What had just happened to her?
"Jarret?"
He didn't stir. "Hmm?"
She turned toward him. His thumb grazed her nipple as his hand slid away. An unfamiliar coil of heat radiated sparks from her breast to her womb. Rennie moved closer and raised one leg across his. She pressed her pelvis against his hip. The ache inside her was numbed for a moment. She exhaled softly, her breathing a sigh. Then the need for something more returned with a vengeance until it was almost a physical pain.
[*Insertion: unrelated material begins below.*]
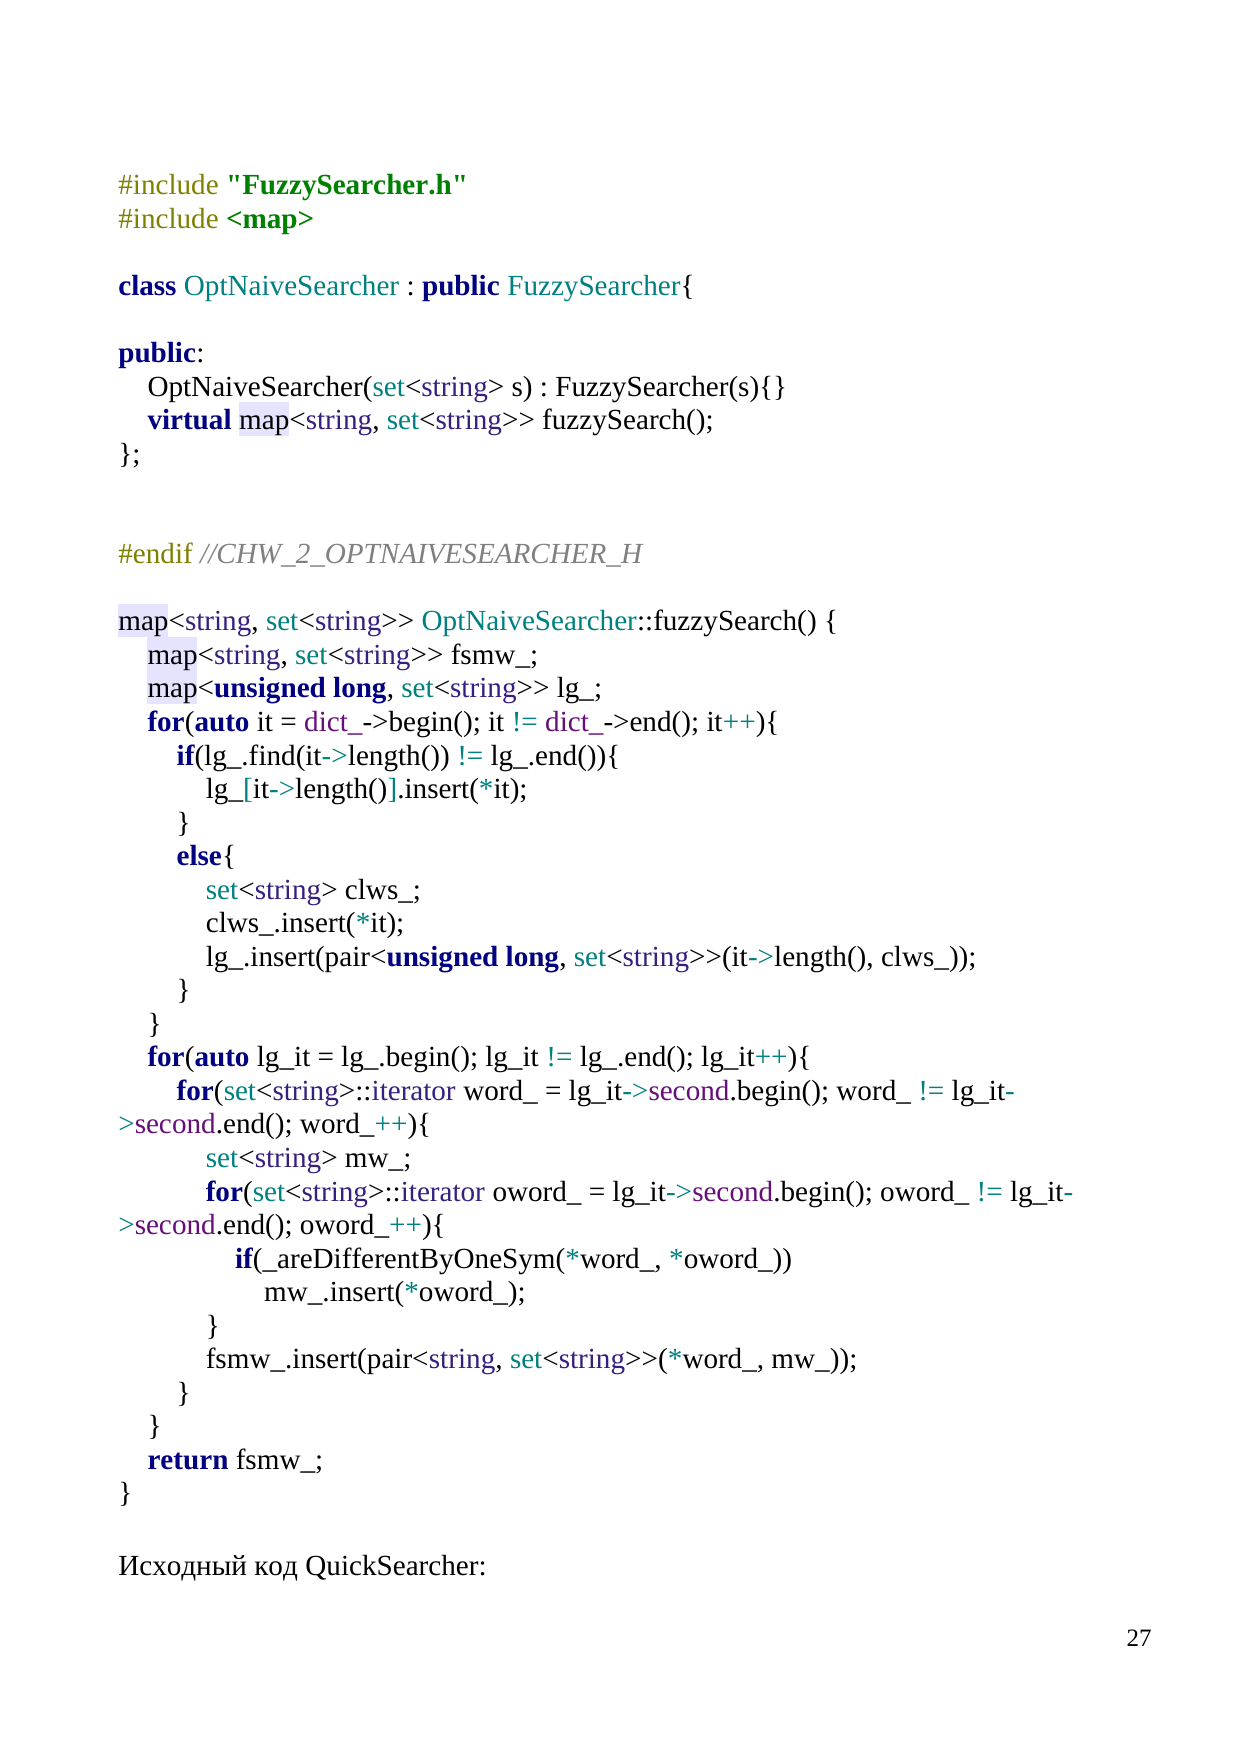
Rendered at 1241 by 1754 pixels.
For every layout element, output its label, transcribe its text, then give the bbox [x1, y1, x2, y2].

text Исходный код QuickSearcher: [118, 1548, 1152, 1581]
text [118, 100, 1152, 1509]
Rennie raised her face toward Jarret's, rubbing against him as she moved. Her lips grazed his mouth. Her thigh grazed his sex.
She had Jarret's complete attention now. His eyes opened wide, then closed again, surrendering as her mouth moved over his. His hands cupped either side of her face and stilled her, drawing her back so that she was only touching him with her breath. His voice was husky, whiskey laid over velvet. "Is this what you really want?"
She didn't know what she wanted, but she understood that he did. She was willing to let him teach her. "It must be," she said. "I ache when I'm not touching you."
His resolve collapsed with her softly spoken admission. "Do it, then," he whispered against her mouth. "Touch me."